Un menù di vincoli per l'home restaurant

Il bisogno di evitare la persistenza di un "vuoto" legislativo si è tradotta in una regolamentazione che introduce limiti illogici e contraddittori

24 Gennaio 2017

IBL

Argomenti / Diritto e Regolamentazione

La differenza tra il tic compulsivo di legiferare e l’esigenza di colmare un vuoto legislativo è nel disegno di legge sull’home restaurant, attività che in Italia fattura annualmente più di 7 milioni di euro.

Era infatti prevedibile che il parlamento, prima o poi, sarebbe intervenuto nella smania di riconoscere, per controllare specie a fini fiscali, una nuova forma di attività economica.
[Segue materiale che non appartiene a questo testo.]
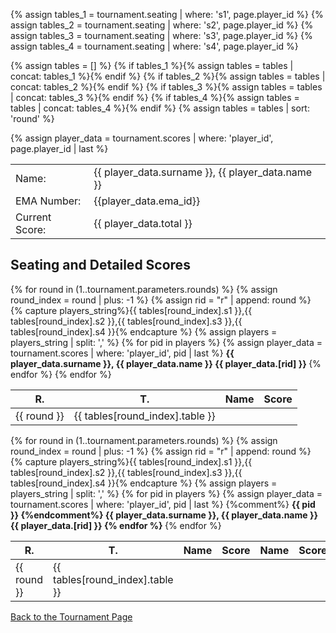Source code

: {% assign tables_1 = tournament.seating | where: 's1', page.player_id %}
{% assign tables_2 = tournament.seating | where: 's2', page.player_id %}
{% assign tables_3 = tournament.seating | where: 's3', page.player_id %}
{% assign tables_4 = tournament.seating | where: 's4', page.player_id %}

{% assign tables = [] %}
{% if tables_1 %}{% assign tables = tables | concat: tables_1 %}{% endif %}
{% if tables_2 %}{% assign tables = tables | concat: tables_2 %}{% endif %}
{% if tables_3 %}{% assign tables = tables | concat: tables_3 %}{% endif %}
{% if tables_4 %}{% assign tables = tables | concat: tables_4 %}{% endif %}
{% assign tables = tables | sort: 'round' %}

{% assign player_data = tournament.scores | where: 'player_id', page.player_id | last %}

<style>
.dataTables_filter, .dataTables_info { display: none; }
</style>

<table>
 <tr>
    <td>Name:</td>
    <td>{{ player_data.surname }}, {{ player_data.name }}</td>
  </tr>
  <tr>
    <td>EMA Number:</td>
    <td>{{player_data.ema_id}}</td>
  </tr>
  <tr>
    <td>Current Score:</td>
    <td>{{ player_data.total }}</td>
  </tr>
</table>

<h2>Seating and Detailed Scores</h2>

<table class="data-table d-lg-none">
  <thead><tr>
    <th>R.</th>
    <th>T.</th>
    <th>Name</th> 
    <th>Score</th>
  </tr></thead>
  <tbody>
{% for round in (1..tournament.parameters.rounds) %}
  {% assign round_index = round | plus: -1 %}
  {% assign rid = "r" | append: round %}
  {% capture players_string%}{{ tables[round_index].s1 }},{{ tables[round_index].s2 }},{{ tables[round_index].s3 }},{{ tables[round_index].s4 }}{% endcapture %}
  {% assign players = players_string | split: ',' %}
      {% for pid in players %}
      <tr>
      <td>{{ round }}</td>
      <td>{{ tables[round_index].table }}</td>
        {% assign player_data = tournament.scores | where: 'player_id', pid | last %}
        <td{% if pid == page.player_id %} style="font-weight:bold"{%endif%}>
          {{ player_data.surname }}, {{ player_data.name }}
        </td>
        <td{% if page.player_id == pid %} style="font-weight:bold"{%endif%}>
          {{ player_data.[rid] }}
        </td>
      </tr>
  {% endfor %}
{% endfor %}
  </tbody>
</table>

<table class="data-table d-none d-lg-table">
  <thead><tr>
    <th>R.</th>
    <th>T.</th>
    <th>Name</th> 
    <th>Score</th>
    <th>Name</th> 
    <th>Score</th> 
    <th>Name</th> 
    <th>Score</th> 
    <th>Name</th> 
    <th>Score</th> 
  </tr></thead>
  <tbody>
{% for round in (1..tournament.parameters.rounds) %}
  {% assign round_index = round | plus: -1 %}
  {% assign rid = "r" | append: round %}
  {% capture players_string%}{{ tables[round_index].s1 }},{{ tables[round_index].s2 }},{{ tables[round_index].s3 }},{{ tables[round_index].s4 }}{% endcapture %}
  {% assign players = players_string | split: ',' %}
   <tr>
      <td>{{ round }}</td>
      <td>{{ tables[round_index].table }}</td>
      {% for pid in players %}
        {% assign player_data = tournament.scores | where: 'player_id', pid | last %}
{%comment%}
        <td{% if pid == page.player_id %} style="font-weight:bold"{%endif%}>
          {{ pid }}
        </td>
{%endcomment%}
        <td{% if pid == page.player_id %} style="font-weight:bold"{%endif%}>
          {{ player_data.surname }}, {{ player_data.name }}
        </td>
        <td{% if page.player_id == pid %} style="font-weight:bold"{%endif%}>
          {{ player_data.[rid] }}
        </td>
      {% endfor %}
   </tr>
{% endfor %}
  </tbody>
</table>

[Back to the Tournament Page](..)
Ed era anche prevedibile che ai nostri rappresentanti venisse l’idea di estendere gli standard igienici e di sicurezza richiesti ad attività similari, per quanto svolte in via professionale.

Il bisogno di evitare la persistenza di un “vuoto” legislativo si è tradotta in una regolamentazione che introduce limiti illogici e contraddittori, specie in un periodo in cui le attività redditizie si cercano col lanternino, e avrebbero bisogno di essere valorizzate e non represse.

Il limite di ricavi di 5000 euro l’anno spicca tra gli altri a evidenziare una legge che soffocherà una delle poche attività in crescita nel nostro paese. Ma non sono da meno gli altri vincoli burocratici, specie quelli relativi ai requisiti di igiene e sicurezza che, in parte rinviati a norme attuative, potranno trasformarsi in un freno ad un’attività evidentemente non professionale: dall’accettare clienti con almeno trenta minuti di anticipo al possedere i requisiti di onorabilità, dall’obbligo di sottoscrivere una polizza assicurativa sia sull’unità abitativa che per la copertura dei rischi derivanti dalla propria attività al dotarsi della certificazione di agibilità, fino all’obbligo di comunicazione ai comuni delle unità immobiliari registrate sulle piattaforme digitali di intermediazione. Considerati nel loro insieme, si tratta di obblighi paradossalmente più onerosi che per i ristoratori, che possono accettare contanti, non devono sottoscrivere polizze assicurative e possono accettare clienti senza preavviso.

Basta poco per capire come le misure adottate, anziché tutelare la concorrenza e, quindi, il consumatore, si risolvano ad avere due obiettivi diversi, ma consueti al legislatore: proteggere gli incumbent (in questo caso i ristoratori tradizionali) da nuove forme di concorrenza, e rendere più facile l’esazione delle tasse.

Anche a voler prendere sul serio il primo dei due obiettivi, esiste una differenza sostanziale tra il ristorante tradizionale e l’home restaurant.
Il primo è un esercizio pubblico, ossia un locale in cui si svolge un’attività commerciale, aperto ed accessibile a chiunque. Il secondo, invece, è una semplice abitazione, non accessibile a tutti, in cui viene svolta, occasionalmente, un’attività di ristorazione.

Quanto al secondo obiettivo, le attività di home restaurant sono già tassate come attività saltuarie di impresa. Obbligare al pagamento elettronico ha solo il senso di rendere più facilmente tracciabili le transazioni. Se la normativa deprime un’attività economica, però, è difficile aspettarsi di aumentare il gettito tributario solo perché ad essere aumentati sono i controlli.